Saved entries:
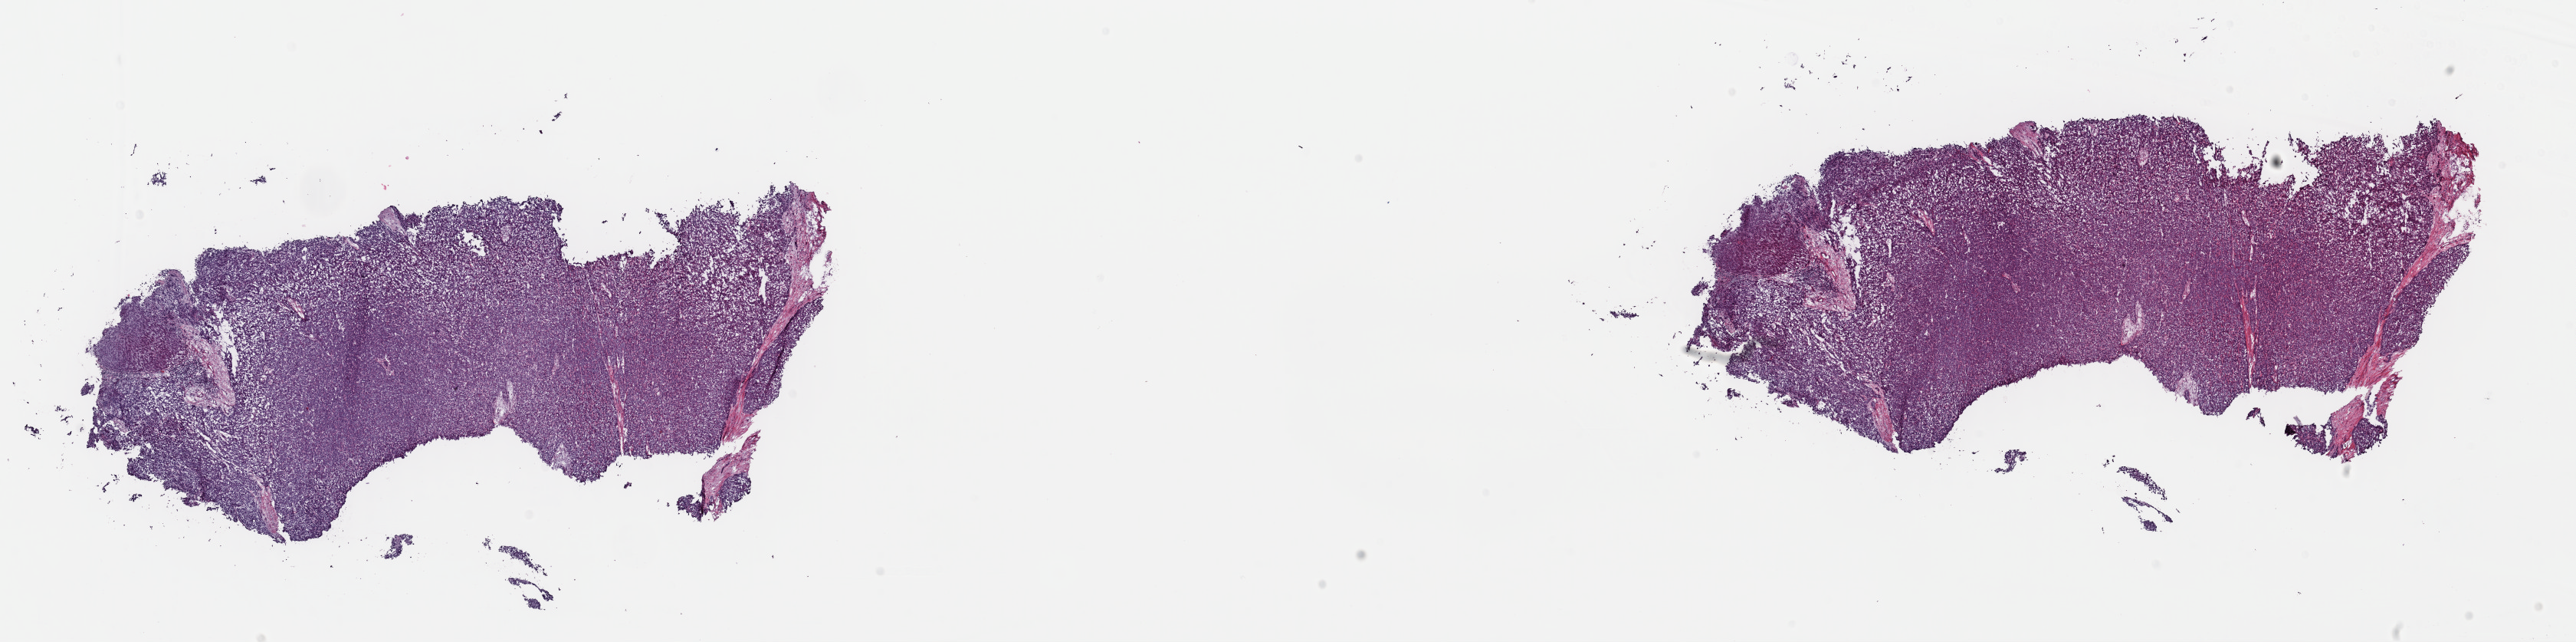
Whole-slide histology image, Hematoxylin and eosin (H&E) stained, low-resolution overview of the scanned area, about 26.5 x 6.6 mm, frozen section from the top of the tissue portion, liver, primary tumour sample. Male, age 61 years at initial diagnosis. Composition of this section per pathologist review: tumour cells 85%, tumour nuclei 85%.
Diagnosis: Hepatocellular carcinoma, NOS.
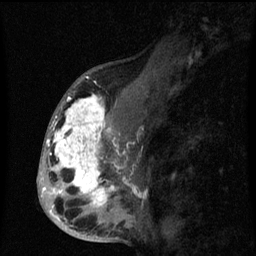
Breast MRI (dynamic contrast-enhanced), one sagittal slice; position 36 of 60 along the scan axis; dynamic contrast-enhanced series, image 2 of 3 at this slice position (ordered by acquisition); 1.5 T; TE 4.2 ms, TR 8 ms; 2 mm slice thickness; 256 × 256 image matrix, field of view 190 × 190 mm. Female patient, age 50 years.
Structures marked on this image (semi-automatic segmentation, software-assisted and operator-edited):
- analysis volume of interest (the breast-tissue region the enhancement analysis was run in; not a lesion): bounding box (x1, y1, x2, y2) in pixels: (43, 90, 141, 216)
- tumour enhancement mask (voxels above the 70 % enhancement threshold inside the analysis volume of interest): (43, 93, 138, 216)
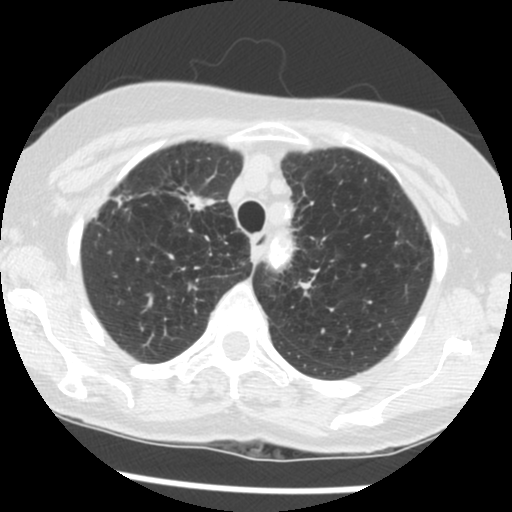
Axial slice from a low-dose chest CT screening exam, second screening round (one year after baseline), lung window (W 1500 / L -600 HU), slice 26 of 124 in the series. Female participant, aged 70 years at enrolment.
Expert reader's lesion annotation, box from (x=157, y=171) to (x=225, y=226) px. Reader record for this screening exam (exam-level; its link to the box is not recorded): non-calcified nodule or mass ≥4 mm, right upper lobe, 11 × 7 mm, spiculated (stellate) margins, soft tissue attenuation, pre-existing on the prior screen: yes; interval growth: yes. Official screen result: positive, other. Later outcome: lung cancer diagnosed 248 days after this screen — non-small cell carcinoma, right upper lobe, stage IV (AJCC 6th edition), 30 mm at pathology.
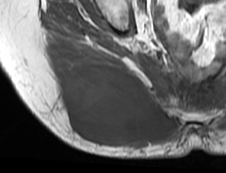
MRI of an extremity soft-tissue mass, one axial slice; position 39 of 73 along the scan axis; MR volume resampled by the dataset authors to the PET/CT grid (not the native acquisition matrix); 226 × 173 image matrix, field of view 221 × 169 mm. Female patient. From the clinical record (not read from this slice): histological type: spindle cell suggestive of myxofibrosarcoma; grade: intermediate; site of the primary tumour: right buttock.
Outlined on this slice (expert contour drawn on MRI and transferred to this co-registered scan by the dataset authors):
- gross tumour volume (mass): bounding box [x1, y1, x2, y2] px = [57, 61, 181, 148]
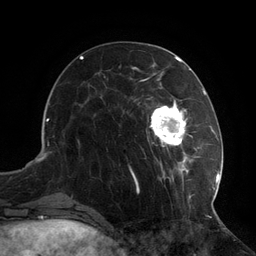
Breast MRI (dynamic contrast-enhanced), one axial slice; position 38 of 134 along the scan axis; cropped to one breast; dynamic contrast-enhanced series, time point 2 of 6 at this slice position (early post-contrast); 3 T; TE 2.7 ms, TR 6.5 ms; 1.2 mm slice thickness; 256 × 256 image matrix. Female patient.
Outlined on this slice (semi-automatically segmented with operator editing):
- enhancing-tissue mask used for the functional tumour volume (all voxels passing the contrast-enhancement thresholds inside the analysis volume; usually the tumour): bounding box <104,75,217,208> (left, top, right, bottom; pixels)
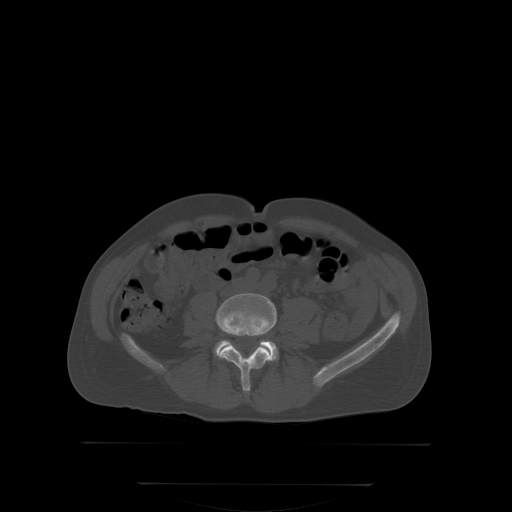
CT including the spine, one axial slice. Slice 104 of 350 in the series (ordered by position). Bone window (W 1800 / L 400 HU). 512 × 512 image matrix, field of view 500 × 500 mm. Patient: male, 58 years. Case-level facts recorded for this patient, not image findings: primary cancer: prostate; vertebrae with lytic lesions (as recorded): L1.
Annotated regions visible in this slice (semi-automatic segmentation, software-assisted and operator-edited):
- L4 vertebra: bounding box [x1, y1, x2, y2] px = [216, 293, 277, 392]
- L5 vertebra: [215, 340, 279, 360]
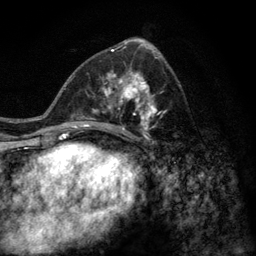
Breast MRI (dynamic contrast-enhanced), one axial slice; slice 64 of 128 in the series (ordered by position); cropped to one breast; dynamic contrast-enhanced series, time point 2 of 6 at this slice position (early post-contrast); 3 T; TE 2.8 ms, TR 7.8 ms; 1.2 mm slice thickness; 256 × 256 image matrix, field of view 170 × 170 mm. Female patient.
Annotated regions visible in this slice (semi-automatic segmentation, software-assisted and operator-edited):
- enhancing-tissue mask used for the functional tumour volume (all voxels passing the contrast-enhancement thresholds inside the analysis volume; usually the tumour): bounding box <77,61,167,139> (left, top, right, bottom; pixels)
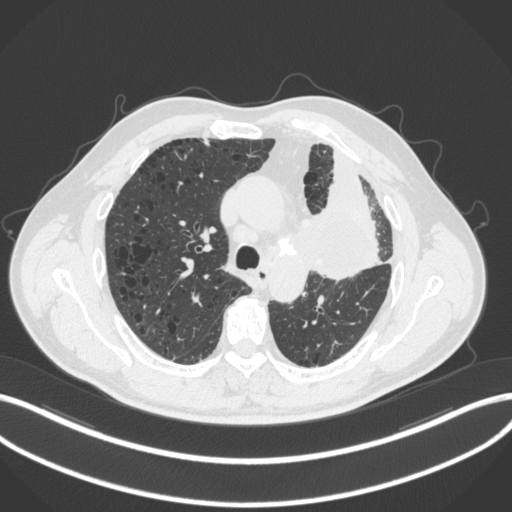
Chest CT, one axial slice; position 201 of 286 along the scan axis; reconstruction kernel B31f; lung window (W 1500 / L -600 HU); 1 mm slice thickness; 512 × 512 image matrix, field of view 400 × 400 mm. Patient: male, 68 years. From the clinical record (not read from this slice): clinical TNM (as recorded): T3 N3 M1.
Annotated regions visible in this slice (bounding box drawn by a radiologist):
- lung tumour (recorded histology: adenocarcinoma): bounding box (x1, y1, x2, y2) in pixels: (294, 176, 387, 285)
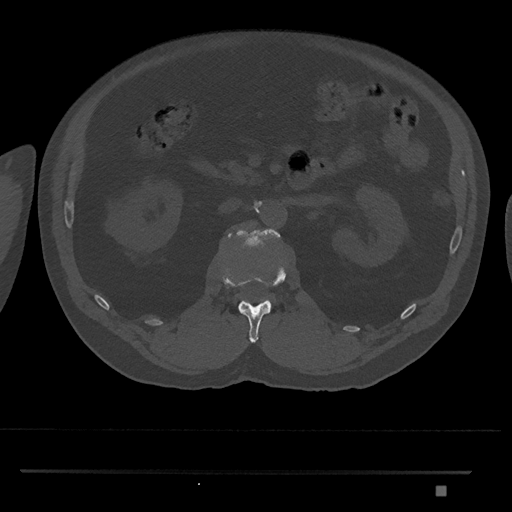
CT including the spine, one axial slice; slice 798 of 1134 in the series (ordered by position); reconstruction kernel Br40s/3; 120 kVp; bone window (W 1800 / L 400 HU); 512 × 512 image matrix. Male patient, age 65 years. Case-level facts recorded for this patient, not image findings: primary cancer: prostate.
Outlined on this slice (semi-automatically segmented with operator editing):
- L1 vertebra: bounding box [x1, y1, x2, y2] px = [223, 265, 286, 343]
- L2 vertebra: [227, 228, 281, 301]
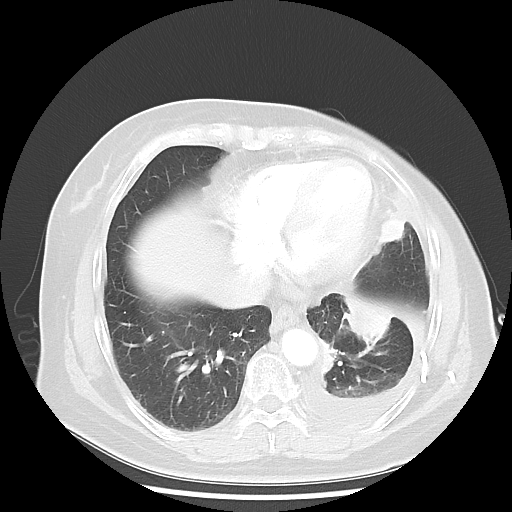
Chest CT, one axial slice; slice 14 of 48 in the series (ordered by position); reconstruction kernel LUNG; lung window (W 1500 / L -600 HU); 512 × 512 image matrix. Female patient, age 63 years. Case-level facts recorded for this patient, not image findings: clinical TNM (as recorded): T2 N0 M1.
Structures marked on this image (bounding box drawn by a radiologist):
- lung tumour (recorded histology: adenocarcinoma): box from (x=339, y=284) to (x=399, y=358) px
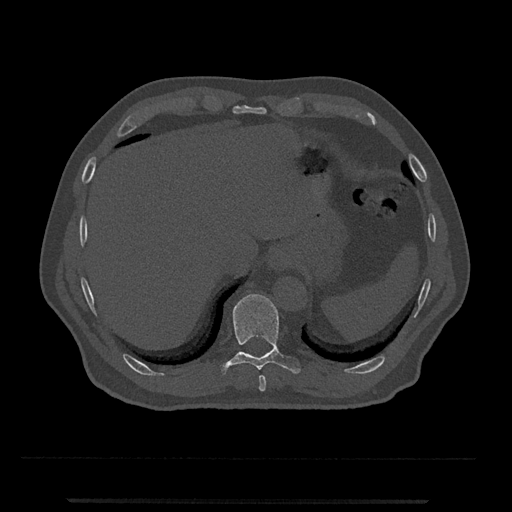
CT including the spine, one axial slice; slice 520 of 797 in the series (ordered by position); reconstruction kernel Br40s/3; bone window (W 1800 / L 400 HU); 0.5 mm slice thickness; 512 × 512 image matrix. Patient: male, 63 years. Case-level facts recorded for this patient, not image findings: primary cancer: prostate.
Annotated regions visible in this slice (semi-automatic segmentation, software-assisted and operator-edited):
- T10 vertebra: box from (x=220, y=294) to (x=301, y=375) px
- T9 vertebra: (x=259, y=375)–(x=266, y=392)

# TASK:
The line with "Diagnosis: Hepatocellular carcinoma, NOS." marks the end: restate word for word every line from the top of the data through that one, omitting pictures.

# WRITTEN REPLY:
Whole-slide histology image, Hematoxylin and eosin (H&E) stained, low-resolution overview of the scanned area, about 26.5 x 6.6 mm, frozen section from the top of the tissue portion, liver, primary tumour sample. Male, age 61 years at initial diagnosis. Composition of this section per pathologist review: tumour cells 85%, tumour nuclei 85%.
Diagnosis: Hepatocellular carcinoma, NOS.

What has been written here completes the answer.